A vast, near-landlocked sea with a lifeless deep

Dark waters of the Black Sea under a moody sky
Created by User:NormanEinstein / CC BY-SA 3.0 - via Wikimedia Commons

The Black Sea is a body of water unlike any other: beneath a thin, living surface layer lies the largest mass of oxygen-free water on Earth, a dark abyss where almost nothing can survive. Hemmed in by Europe and Asia and connected to the wider ocean only through the slender Bosphorus, it is fed by some of the continent's greatest rivers. Its name, ancient and ominous, may come from the colour of its storm-darkened depths or from its forbidding reputation among early Greek sailors.
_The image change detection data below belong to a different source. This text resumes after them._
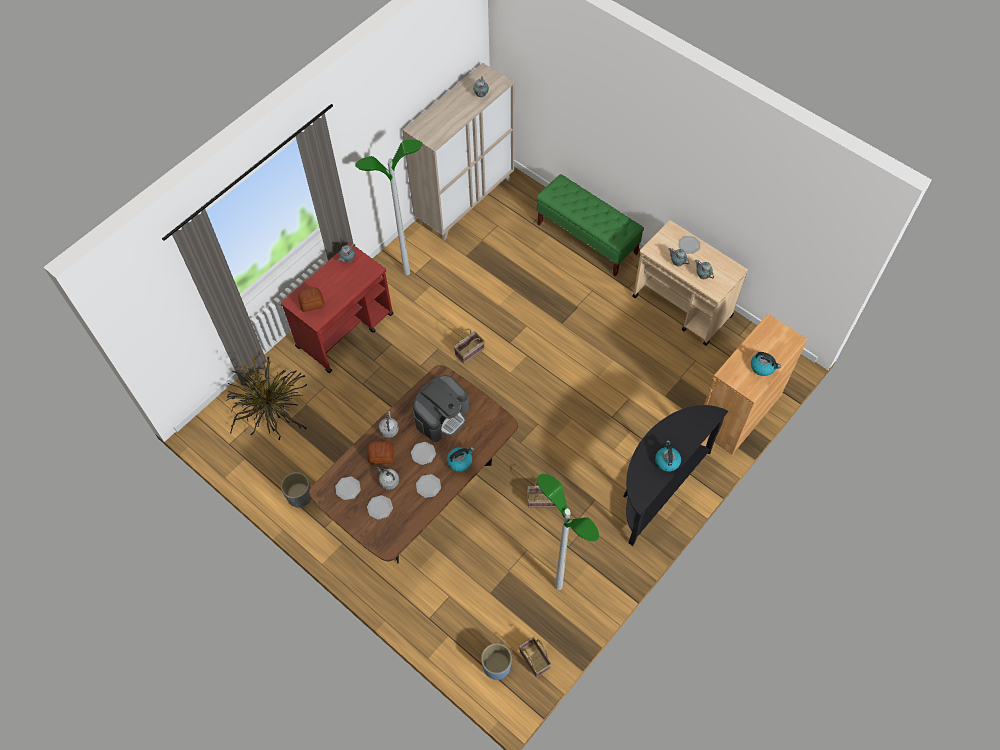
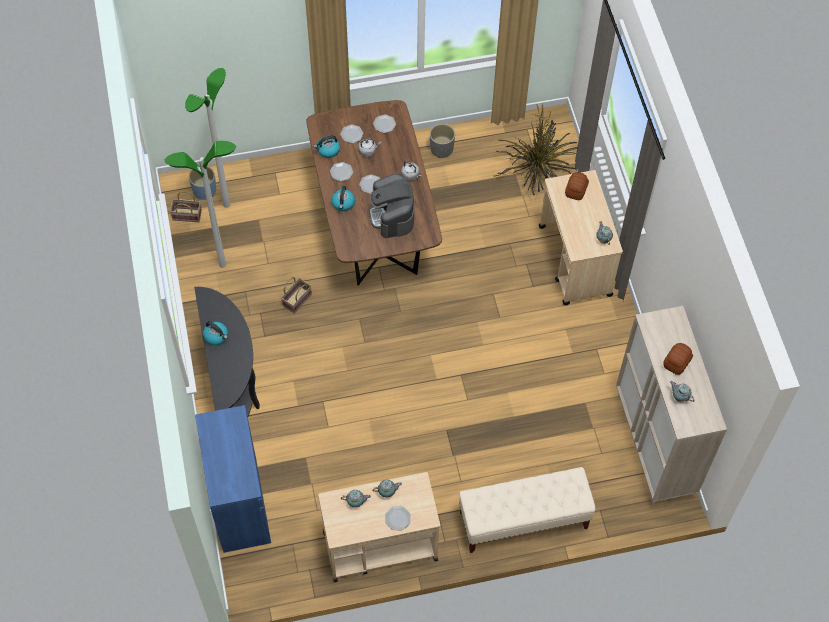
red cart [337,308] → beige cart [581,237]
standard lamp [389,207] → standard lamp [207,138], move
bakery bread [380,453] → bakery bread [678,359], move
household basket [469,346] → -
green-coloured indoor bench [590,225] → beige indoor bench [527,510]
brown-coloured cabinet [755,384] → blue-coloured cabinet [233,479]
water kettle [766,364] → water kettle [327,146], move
Covering about 436,400 square kilometres and reaching some 2,212 metres at its centre, the Black Sea is sharply stratified. Heavy rivers — the Danube, Dnieper, and Don — flood it with fresh water that floats atop denser, saltier inflow from the Mediterranean, and the two layers barely mix. Below roughly 150 metres the water is anoxic and rich in hydrogen sulphide, a chemistry that has preserved ancient shipwrecks in extraordinary condition. The basin connects southward through the Bosphorus, Sea of Marmara, and Dardanelles to the Aegean and Mediterranean.

Greek colonists ringed these shores from the seventh century BC, drawn by grain and fish, and the sea became a cultural meeting point of Hellenic, Scythian, Byzantine, Ottoman, and Slavic worlds. Its waters have long been strategically coveted, controlling access between Russia, Turkey, and the Mediterranean. Today six nations share its coast, and it remains a flashpoint of geopolitics as well as a sea under severe ecological strain from nutrient pollution and overfishing.